Dataset entries
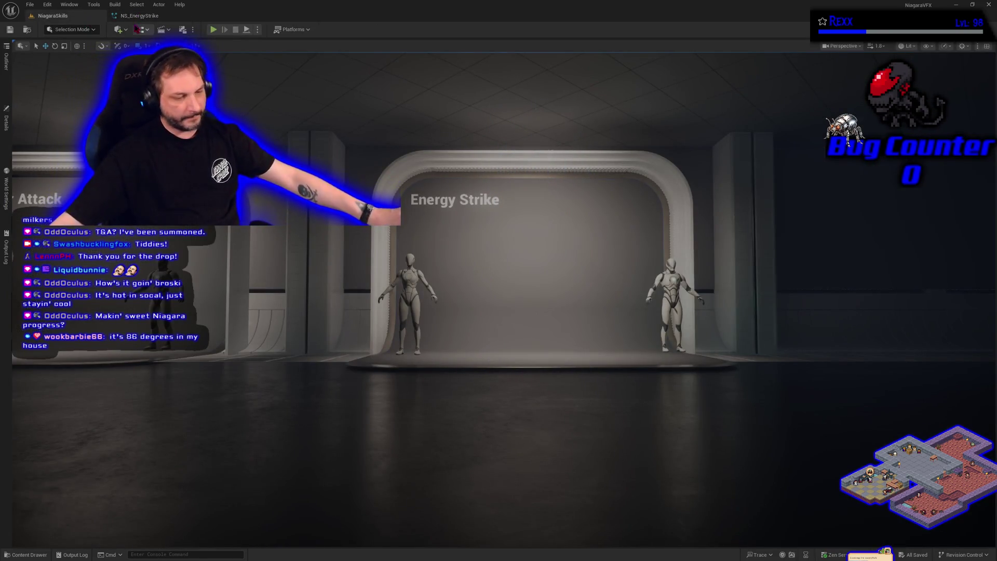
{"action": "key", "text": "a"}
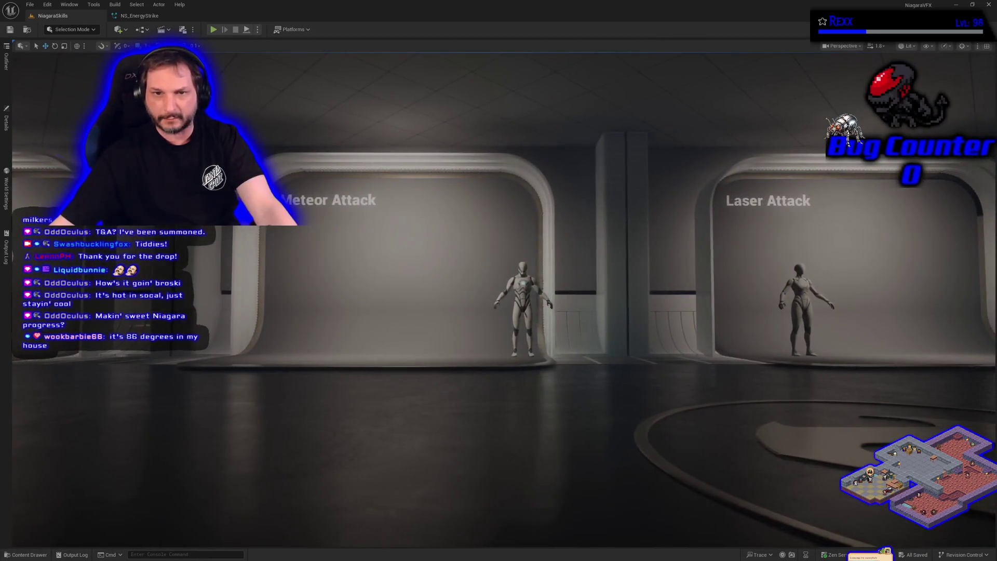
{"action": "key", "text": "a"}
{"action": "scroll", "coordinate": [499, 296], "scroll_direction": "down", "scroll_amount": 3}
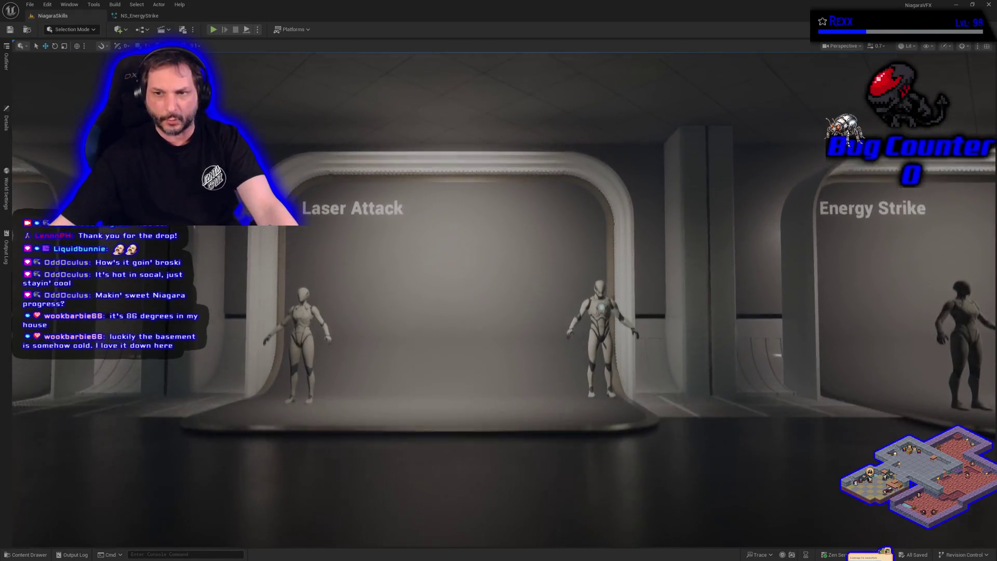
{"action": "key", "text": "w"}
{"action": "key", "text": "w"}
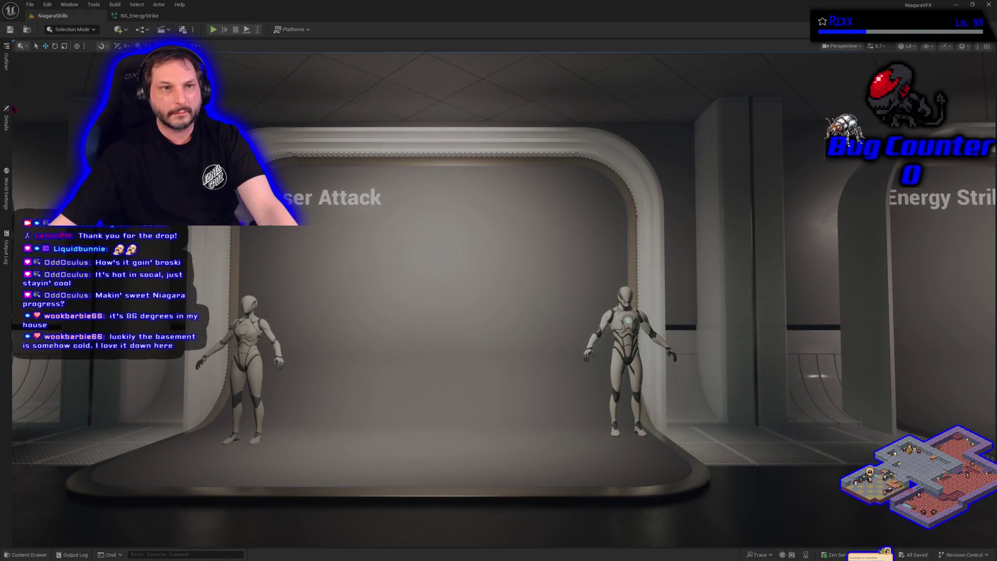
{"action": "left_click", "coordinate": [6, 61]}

▶ **TRY IT**: For each line in the entries that contains the string "coordinate", make a copy.

▶ **ANSWER**:
{"action": "scroll", "coordinate": [499, 296], "scroll_direction": "down", "scroll_amount": 3}
{"action": "left_click", "coordinate": [6, 61]}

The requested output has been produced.